PROBLEM TO WORK ON:
Output the opening lines of the records exactly. End with the line that contains "469 299 10.96".

RECORDS TO USE:
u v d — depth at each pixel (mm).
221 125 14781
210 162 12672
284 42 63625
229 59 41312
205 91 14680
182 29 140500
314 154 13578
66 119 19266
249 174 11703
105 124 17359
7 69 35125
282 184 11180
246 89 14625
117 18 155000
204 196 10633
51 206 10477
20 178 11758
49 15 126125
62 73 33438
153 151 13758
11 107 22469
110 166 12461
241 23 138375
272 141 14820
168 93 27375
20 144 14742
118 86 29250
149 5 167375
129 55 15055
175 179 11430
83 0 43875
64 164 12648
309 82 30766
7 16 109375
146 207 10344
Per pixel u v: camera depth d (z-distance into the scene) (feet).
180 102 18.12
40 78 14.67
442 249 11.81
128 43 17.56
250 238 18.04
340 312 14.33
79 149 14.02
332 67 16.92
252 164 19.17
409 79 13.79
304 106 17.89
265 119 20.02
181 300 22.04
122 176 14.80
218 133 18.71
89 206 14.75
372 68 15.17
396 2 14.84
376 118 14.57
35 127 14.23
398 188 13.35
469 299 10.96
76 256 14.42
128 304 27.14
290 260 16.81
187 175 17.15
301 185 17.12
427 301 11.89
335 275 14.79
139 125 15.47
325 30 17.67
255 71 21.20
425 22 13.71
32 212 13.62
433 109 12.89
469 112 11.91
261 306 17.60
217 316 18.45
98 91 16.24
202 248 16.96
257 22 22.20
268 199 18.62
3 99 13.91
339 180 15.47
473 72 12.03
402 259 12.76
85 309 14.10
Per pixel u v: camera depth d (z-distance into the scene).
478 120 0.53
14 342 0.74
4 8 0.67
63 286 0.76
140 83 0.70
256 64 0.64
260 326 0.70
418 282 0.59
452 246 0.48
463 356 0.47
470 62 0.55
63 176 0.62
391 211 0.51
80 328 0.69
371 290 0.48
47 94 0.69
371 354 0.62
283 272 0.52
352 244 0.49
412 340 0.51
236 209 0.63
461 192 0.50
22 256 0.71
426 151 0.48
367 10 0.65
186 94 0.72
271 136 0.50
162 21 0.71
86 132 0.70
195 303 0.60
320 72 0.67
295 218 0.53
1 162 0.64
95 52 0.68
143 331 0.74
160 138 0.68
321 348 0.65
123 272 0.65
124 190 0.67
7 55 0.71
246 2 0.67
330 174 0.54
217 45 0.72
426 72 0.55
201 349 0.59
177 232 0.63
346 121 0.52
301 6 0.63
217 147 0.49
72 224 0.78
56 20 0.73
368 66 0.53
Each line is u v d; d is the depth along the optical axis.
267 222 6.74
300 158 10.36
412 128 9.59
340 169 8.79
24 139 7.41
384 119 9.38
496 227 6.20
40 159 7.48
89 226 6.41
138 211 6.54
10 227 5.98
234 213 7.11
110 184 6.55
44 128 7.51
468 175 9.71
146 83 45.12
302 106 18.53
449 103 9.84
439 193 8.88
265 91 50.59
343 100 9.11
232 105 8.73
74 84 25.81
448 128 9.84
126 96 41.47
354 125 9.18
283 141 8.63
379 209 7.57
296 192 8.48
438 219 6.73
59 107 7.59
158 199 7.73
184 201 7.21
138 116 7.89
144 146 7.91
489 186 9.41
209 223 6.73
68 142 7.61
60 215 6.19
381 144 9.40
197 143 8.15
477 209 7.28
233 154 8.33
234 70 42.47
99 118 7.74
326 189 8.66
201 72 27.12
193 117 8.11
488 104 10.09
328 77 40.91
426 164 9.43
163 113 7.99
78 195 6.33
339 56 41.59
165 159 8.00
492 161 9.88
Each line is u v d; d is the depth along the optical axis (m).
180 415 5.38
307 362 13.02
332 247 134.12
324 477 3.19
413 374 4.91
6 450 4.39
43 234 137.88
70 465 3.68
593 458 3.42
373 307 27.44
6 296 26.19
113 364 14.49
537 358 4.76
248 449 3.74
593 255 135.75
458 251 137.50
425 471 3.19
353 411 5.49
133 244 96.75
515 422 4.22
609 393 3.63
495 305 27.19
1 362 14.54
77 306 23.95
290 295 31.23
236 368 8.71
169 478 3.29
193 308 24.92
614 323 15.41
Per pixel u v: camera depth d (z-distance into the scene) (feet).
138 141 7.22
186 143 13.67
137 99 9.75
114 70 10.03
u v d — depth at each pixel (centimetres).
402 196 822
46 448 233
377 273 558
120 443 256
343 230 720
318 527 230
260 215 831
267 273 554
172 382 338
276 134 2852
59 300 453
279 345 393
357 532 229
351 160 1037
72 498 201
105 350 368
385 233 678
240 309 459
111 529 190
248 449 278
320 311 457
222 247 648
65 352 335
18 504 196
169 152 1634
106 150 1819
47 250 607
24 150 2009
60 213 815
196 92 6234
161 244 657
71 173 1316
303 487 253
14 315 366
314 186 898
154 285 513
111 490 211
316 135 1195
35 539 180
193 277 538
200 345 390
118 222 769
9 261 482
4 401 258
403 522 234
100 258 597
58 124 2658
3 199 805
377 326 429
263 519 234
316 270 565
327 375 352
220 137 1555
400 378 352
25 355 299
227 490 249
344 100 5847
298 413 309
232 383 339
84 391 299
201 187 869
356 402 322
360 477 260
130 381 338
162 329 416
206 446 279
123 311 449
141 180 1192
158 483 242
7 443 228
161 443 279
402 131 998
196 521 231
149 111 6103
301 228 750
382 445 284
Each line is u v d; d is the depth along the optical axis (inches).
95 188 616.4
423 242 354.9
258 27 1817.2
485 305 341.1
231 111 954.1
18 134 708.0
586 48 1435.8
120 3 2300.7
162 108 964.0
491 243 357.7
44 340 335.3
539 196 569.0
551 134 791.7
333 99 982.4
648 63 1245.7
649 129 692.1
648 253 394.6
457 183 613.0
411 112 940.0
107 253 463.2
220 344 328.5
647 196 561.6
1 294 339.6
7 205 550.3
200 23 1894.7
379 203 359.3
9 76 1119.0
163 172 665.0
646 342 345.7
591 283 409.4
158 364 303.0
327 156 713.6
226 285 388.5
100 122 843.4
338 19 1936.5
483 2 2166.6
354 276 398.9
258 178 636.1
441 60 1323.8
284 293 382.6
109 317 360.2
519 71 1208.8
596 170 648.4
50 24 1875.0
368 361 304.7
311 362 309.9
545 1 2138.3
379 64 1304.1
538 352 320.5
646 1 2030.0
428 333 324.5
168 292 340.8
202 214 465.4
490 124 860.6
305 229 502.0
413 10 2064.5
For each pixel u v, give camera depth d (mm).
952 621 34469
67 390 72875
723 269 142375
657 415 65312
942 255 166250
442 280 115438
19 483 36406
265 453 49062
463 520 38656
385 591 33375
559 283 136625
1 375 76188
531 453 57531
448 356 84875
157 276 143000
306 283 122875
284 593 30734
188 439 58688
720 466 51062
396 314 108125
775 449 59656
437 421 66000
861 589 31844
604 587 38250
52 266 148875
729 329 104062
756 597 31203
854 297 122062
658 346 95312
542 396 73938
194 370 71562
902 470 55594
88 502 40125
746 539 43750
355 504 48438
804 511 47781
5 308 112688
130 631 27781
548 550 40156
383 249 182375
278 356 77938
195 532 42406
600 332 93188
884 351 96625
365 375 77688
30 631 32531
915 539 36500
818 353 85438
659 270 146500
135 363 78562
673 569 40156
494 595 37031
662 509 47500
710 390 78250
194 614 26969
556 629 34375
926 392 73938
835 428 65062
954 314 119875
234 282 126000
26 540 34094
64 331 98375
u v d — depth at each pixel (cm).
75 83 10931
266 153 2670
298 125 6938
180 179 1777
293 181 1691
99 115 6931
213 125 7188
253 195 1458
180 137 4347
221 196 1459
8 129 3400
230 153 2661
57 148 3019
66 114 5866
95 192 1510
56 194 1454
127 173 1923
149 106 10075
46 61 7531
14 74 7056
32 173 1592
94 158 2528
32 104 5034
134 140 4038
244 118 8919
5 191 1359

WRITTEN RESPONSE:
u v d — depth at each pixel (mm).
221 125 14781
210 162 12672
284 42 63625
229 59 41312
205 91 14680
182 29 140500
314 154 13578
66 119 19266
249 174 11703
105 124 17359
7 69 35125
282 184 11180
246 89 14625
117 18 155000
204 196 10633
51 206 10477
20 178 11758
49 15 126125
62 73 33438
153 151 13758
11 107 22469
110 166 12461
241 23 138375
272 141 14820
168 93 27375
20 144 14742
118 86 29250
149 5 167375
129 55 15055
175 179 11430
83 0 43875
64 164 12648
309 82 30766
7 16 109375
146 207 10344
Per pixel u v: camera depth d (z-distance into the scene) (feet).
180 102 18.12
40 78 14.67
442 249 11.81
128 43 17.56
250 238 18.04
340 312 14.33
79 149 14.02
332 67 16.92
252 164 19.17
409 79 13.79
304 106 17.89
265 119 20.02
181 300 22.04
122 176 14.80
218 133 18.71
89 206 14.75
372 68 15.17
396 2 14.84
376 118 14.57
35 127 14.23
398 188 13.35
469 299 10.96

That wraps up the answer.